New testing system for travel into Ireland 'won't protect the country'
The new requirement that people coming into Ireland from overseas must show evidence of a negative Covid test has the appearance of "window-dressing" according to a leading virus expert from Athlone.
Dr Gerald Barry, of the School of Veterinary Medicine at UCD, was critical of the new system when interviewed about it on RTE's Morning Ireland this morning.
He said the desire to stem the spread of the new Omicron variant of Covid-19 until more information was known about it was understandable. However, he asserted that the new testing requirement for people coming into the country was entirely unfit for that task.
"A once-off antigen test 48 hours before getting a flight does nothing to protect the country against this variant," he said.
"If anybody that implemented this thinks it's a good idea, or thinks it will have any impact at all on reducing variant cases coming into the country, well, the science unfortunately would completely disagree with them.

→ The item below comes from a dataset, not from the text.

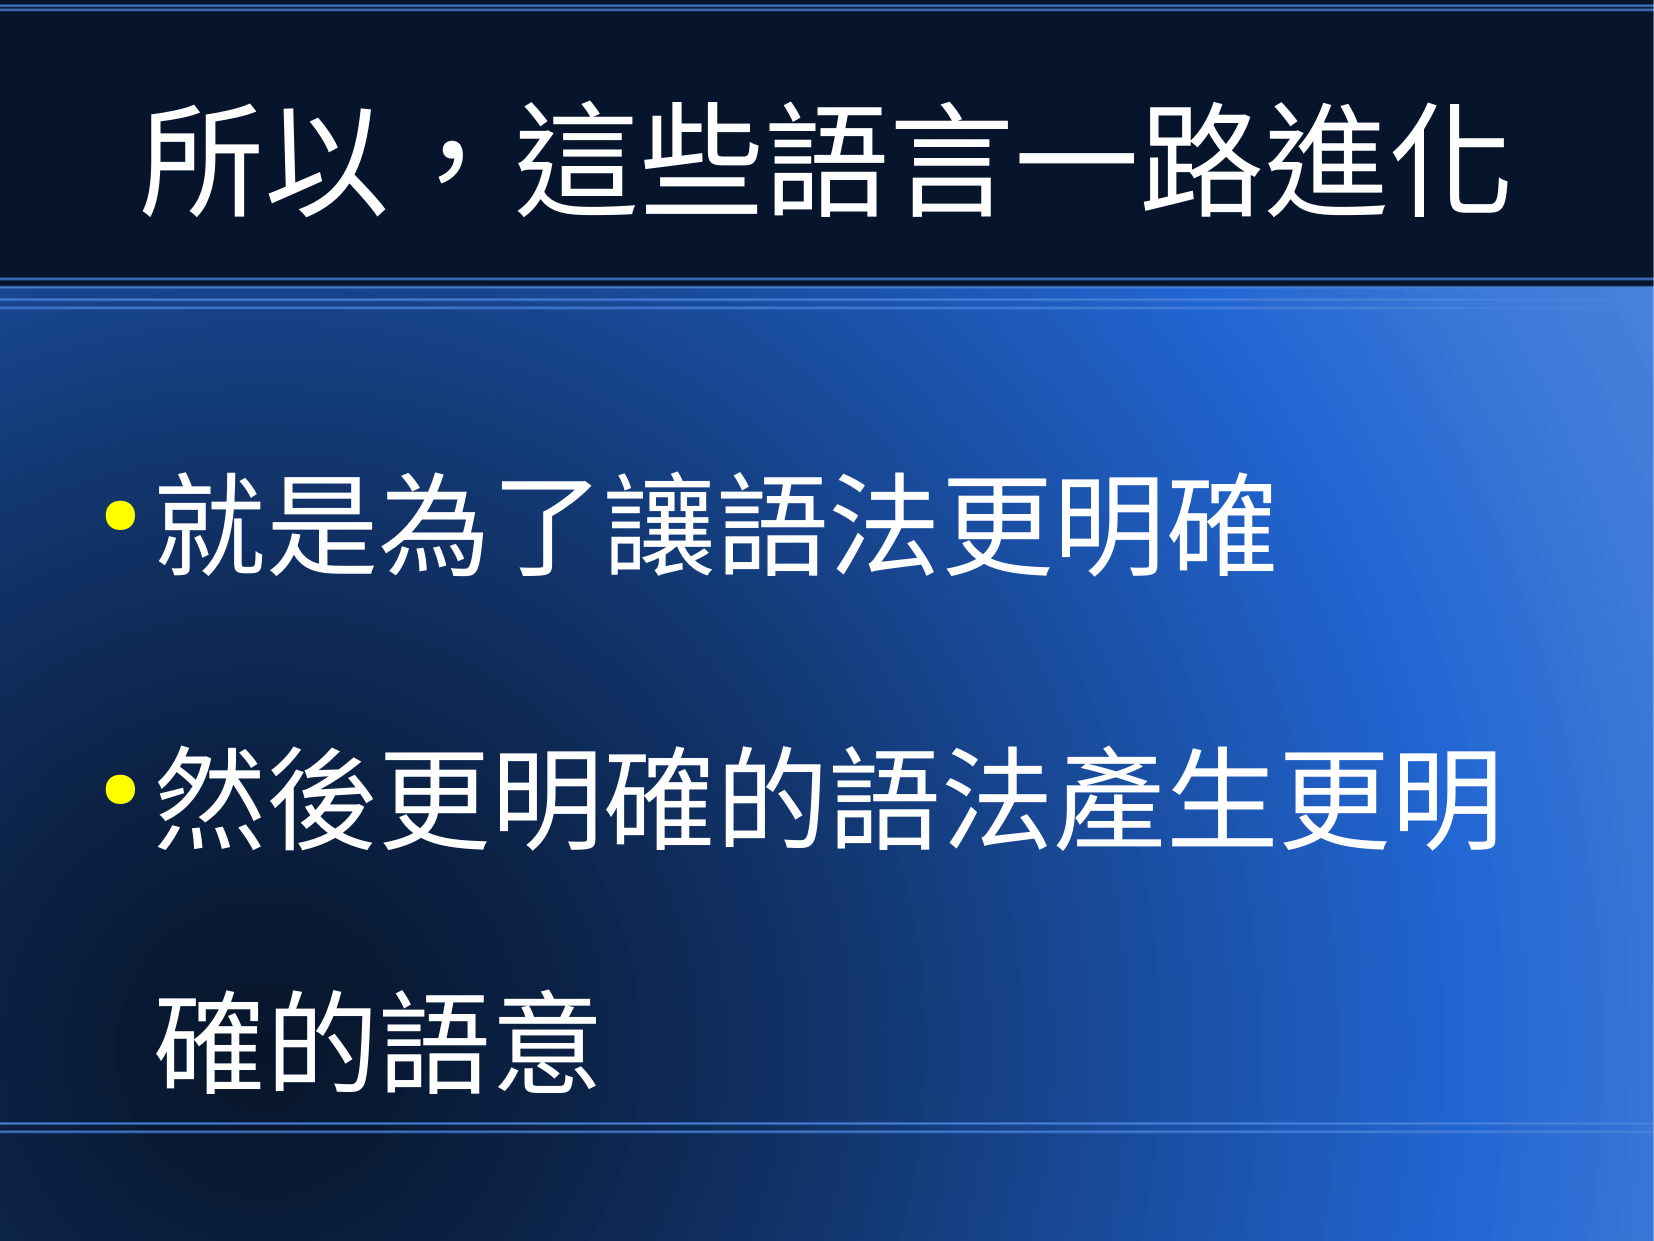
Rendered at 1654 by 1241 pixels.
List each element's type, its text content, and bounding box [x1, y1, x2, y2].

picture [0, 0, 1654, 1241]
list 就是為了讓語法更明確 然後更明確的語法產生更明確的語意 [82, 355, 1571, 1241]
title 所以，這些語言一路進化 [82, 49, 1571, 257]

"Antigen tests are really good at picking up highly infectious people, but if you get a negative on an antigen test 48 hours before a flight, that tells you nothing about how infectious you are getting on the flight.
"It actually tells you very little about whether you are actually even infected getting on the flight.... It's basically completely pointless."
He said that in order for antigen testing to be truly effective in this scenario, it would have to be done "just before you get on a flight, just after you arrive in Dublin, and for a period of maybe five days, every day," after that.
Dr Barry, a former Marist College pupil who grew up in Retreat Park and Barrymore, said the evidence for using PCR testing was stronger.
Nevertheless, he added that mandatory hotel quarantine had previously been introduced because "a PCR test 72 hours beforehand does not pick up all the cases we want to pick up."
He said the tests that people coming into Ireland will have to take "might pick up a few cases" but would not succeed in stopping or dramatically reducing the number of infected people coming into the country.
"It just looks like a bit of window-dressing, to be honest. It looks like something they've brought in, to an extent like a box-ticking exercise. It's not really going to have the impact that they're suggesting it's going to have."
Dr Barry said he would prefer to see the country "dramatically ramping up our testing and tracing system, so that when we do detect cases (of the new variant) we can very rapidly clamp down on those cases, and stop it becoming more of an issue than it already potentially is."
The first confirmed case of the Omicron variant in Ireland was announced earlier today.
Dr Barry said it was likely that there were a number of undetected cases of the variant here.
"We're only sequencing about 10% of our cases currently, so there's probably lots of cases in the country that we don't know about," he said this morning.